# Task statement:
Without the pictures, set down everything in the listing exactly.

# Records for the exercise:

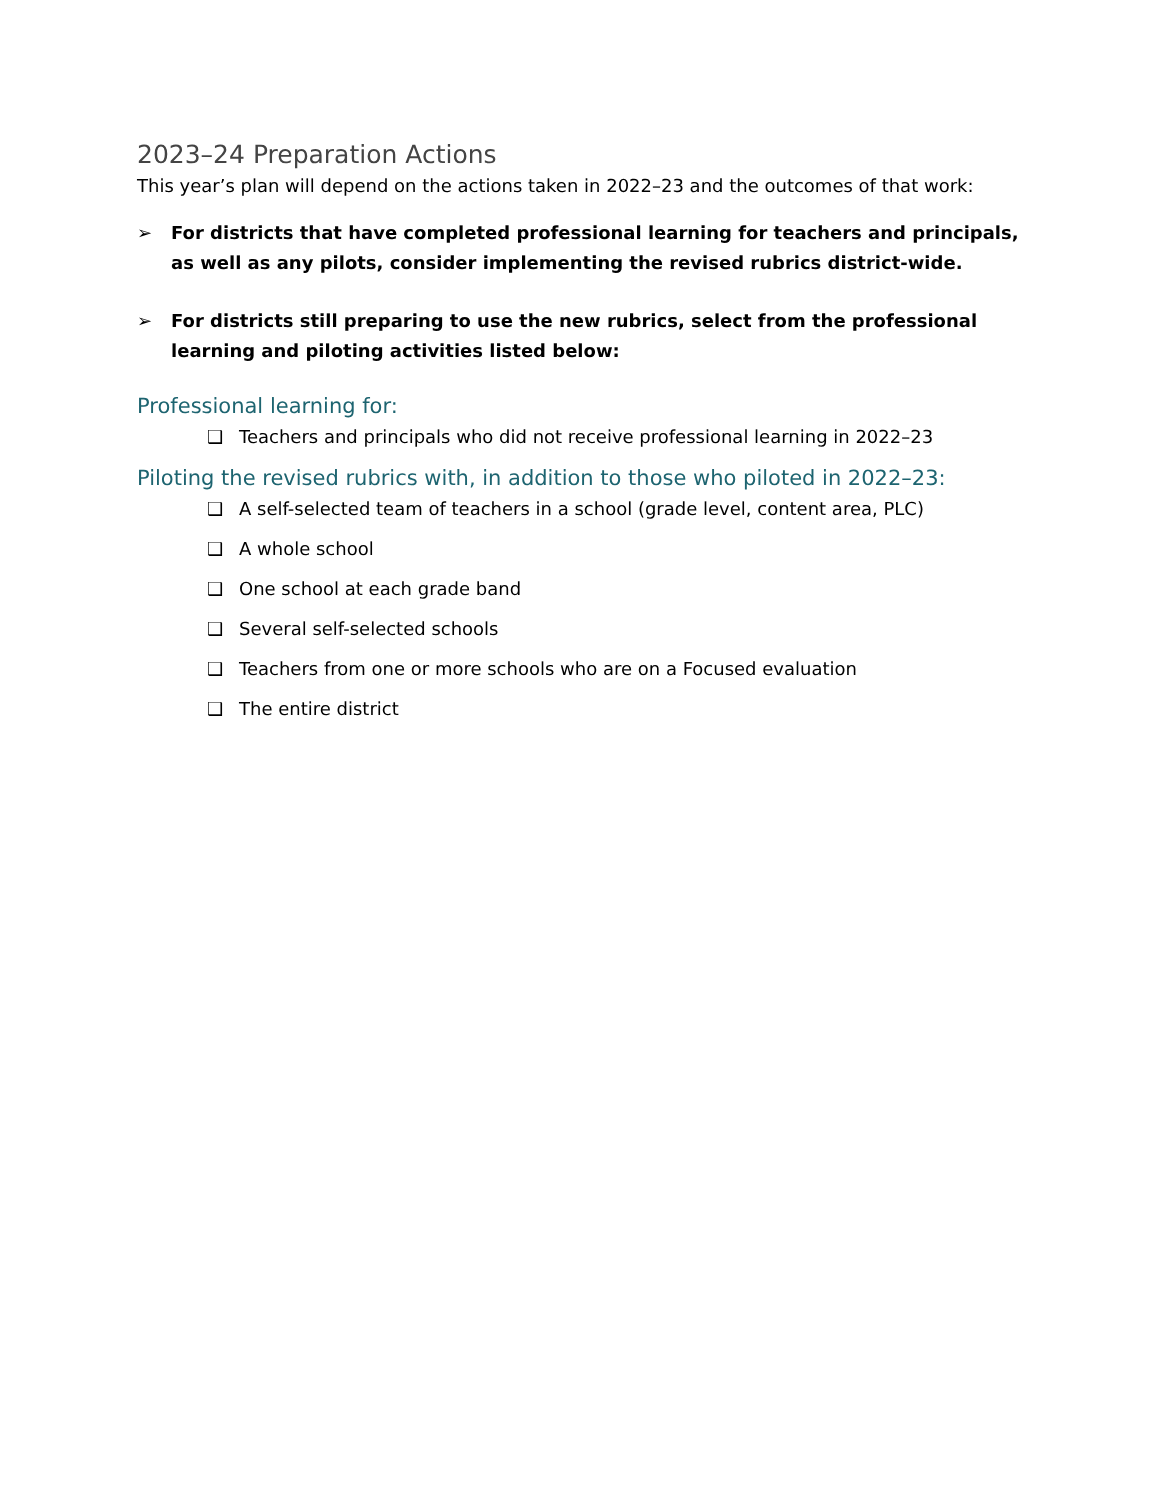2023–24 Preparation Actions
This year’s plan will depend on the actions taken in 2022–23 and the outcomes of that work:
➢ For districts that have completed professional learning for teachers and principals, as well as any pilots, consider implementing the revised rubrics district-wide.
➢ For districts still preparing to use the new rubrics, select from the professional learning and piloting activities listed below:
Professional learning for:
❑ Teachers and principals who did not receive professional learning in 2022–23
Piloting the revised rubrics with, in addition to those who piloted in 2022–23:
❑ A self-selected team of teachers in a school (grade level, content area, PLC)
❑ A whole school
❑ One school at each grade band
❑ Several self-selected schools
❑ Teachers from one or more schools who are on a Focused evaluation
❑ The entire district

# Written reply:
2023–24 Preparation Actions
This year’s plan will depend on the actions taken in 2022–23 and the outcomes of that work:
➢ For districts that have completed professional learning for teachers and principals, as well as any pilots, consider implementing the revised rubrics district-wide.
➢ For districts still preparing to use the new rubrics, select from the professional learning and piloting activities listed below:
Professional learning for:
❑ Teachers and principals who did not receive professional learning in 2022–23
Piloting the revised rubrics with, in addition to those who piloted in 2022–23:
❑ A self-selected team of teachers in a school (grade level, content area, PLC)
❑ A whole school
❑ One school at each grade band
❑ Several self-selected schools
❑ Teachers from one or more schools who are on a Focused evaluation
❑ The entire district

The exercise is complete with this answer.